Doctor of Philosophy (PhD)

Document Type

Doctoral Dissertation

College

Engineering

Department

Computer Science

First Advisor

Dr. Guo-Qiang Zhang

Second Advisor

Dr. Jin Chen

Abstract

The 2016 Epilepsy Innovation Institute (Ei2) community survey reported that unpredictability is the most challenging aspect of seizure management. Effective and precise detection, prediction, and localization of epileptic seizures is a fundamental computational challenge. Utilizing epilepsy data from multiple epilepsy monitoring units can enhance the quantity and diversity of datasets, which can lead to more robust epilepsy data analysis tools.

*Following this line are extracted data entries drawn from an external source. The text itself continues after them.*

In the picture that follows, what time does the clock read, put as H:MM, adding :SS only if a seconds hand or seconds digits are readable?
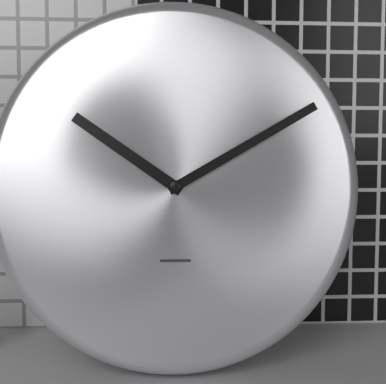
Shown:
10:10
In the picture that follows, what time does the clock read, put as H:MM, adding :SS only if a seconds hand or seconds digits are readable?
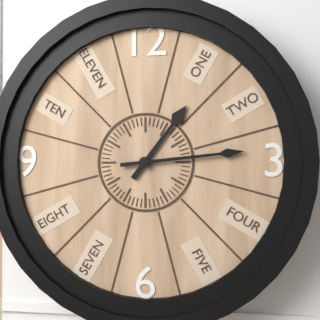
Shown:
1:14
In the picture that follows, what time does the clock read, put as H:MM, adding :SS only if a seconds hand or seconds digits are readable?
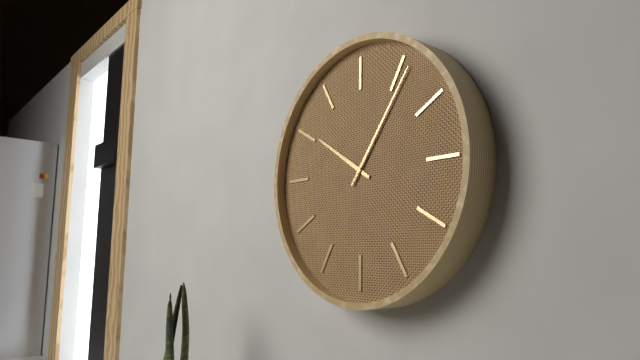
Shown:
10:06
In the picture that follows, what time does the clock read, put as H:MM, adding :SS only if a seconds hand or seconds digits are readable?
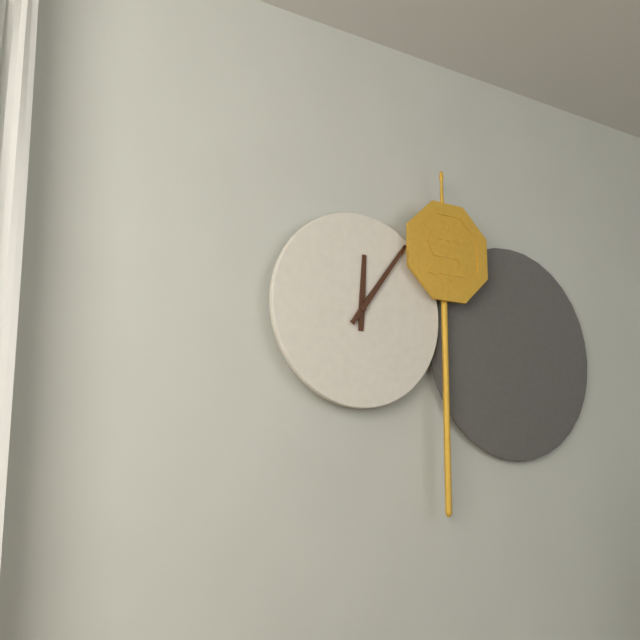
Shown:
12:06
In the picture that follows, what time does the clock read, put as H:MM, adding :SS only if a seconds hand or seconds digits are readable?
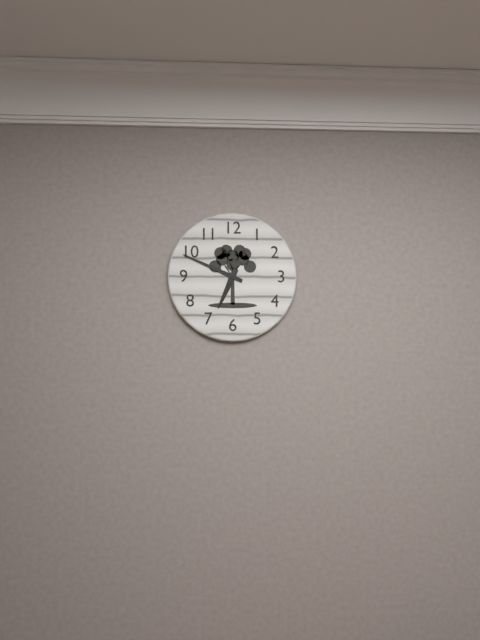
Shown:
6:49
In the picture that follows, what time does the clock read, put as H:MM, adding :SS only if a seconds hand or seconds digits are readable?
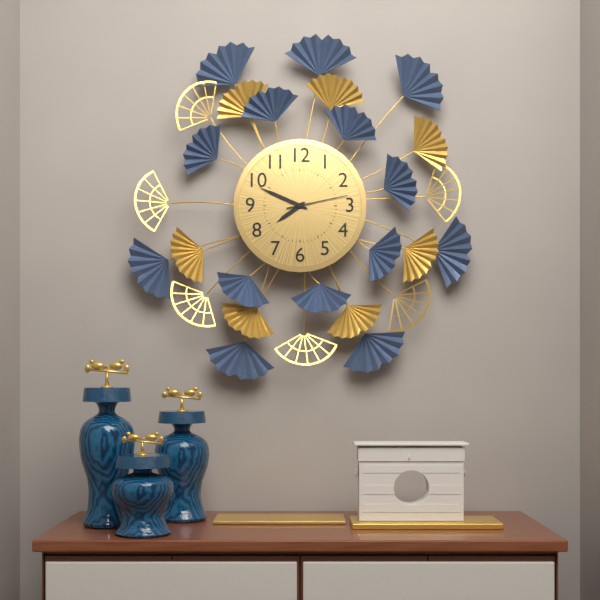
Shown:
7:49:13
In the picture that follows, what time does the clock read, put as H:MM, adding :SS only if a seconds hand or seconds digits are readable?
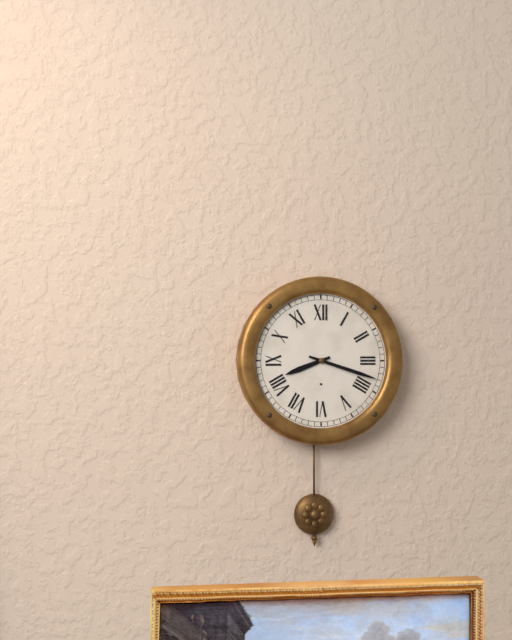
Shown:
8:18
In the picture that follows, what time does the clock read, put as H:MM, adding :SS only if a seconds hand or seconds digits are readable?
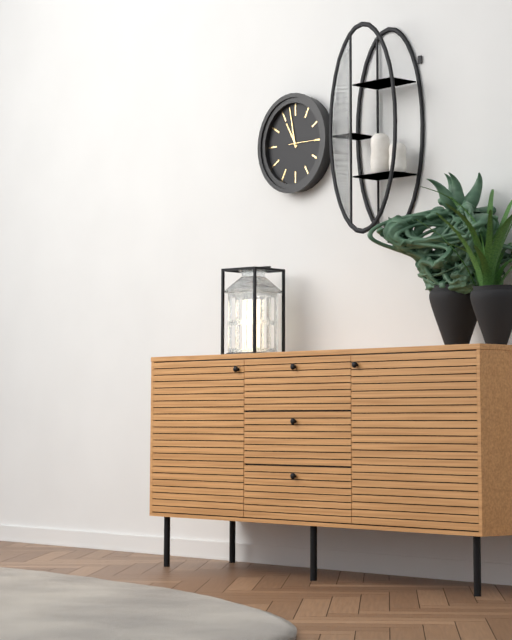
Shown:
10:58
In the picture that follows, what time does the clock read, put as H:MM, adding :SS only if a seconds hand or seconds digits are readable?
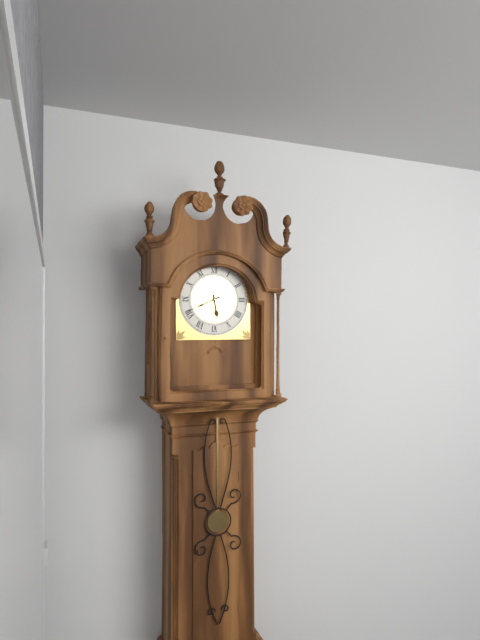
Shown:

The contributions of this dissertation are two-fold. One is the implementation of a temporal query for epilepsy data; the other is the machine learning approach for seizure detection, seizure prediction, and seizure localization. The three key components of our temporal query interface are: 1) A pipeline for automatically extract European Data Format (EDF) information and epilepsy annotation data from cross-site sources; 2) Data quantity monitoring for Epilepsy temporal data; 3) A web-based annotation query interface for preliminary research and building customized epilepsy datasets. The system extracted and stored about 450,000 epilepsy-related events of more than 2,497 subjects from seven institutes up to September 2019. Leveraging the epilepsy temporal events query system, we developed machine learning models for seizure detection, prediction, and localization. Using 135 extracted features from EEG signals, we trained a channel-based eXtreme Gradient Boosting model to detect seizures on 8-second EEG segments. A long-term EEG recording evaluation shows that the model can detect about 90.34% seizures on an existing EEG dataset with 961 hours of data. The model achieved 89.88% accuracy, 92.32% sensitivity, and 84.76% AUC based on the segments evaluation. We also introduced a transfer learning approach consisting of 1) a base deep learning model pre-trained by ImageNet dataset and 2) customized fully connected layers, to train the patient-specific pre-ictal and inter-ictal data from our database. Two convolutional neural network architectures were evaluated using 53 pre-ictal segments and 265 continuous hours of inter-ictal EEG data. The evaluation shows that our model reached 86.79% sensitivity and 3.38% false-positive rate. Another transfer learning model for seizure localization uses a pre-trained ResNext50 structure and was trained with an image augmentation dataset labeling by fingerprint. Our model achieved 88.22% accuracy, 34.99% sensitivity, 1.02% false-positive rate, and 34.3% positive likelihood rate.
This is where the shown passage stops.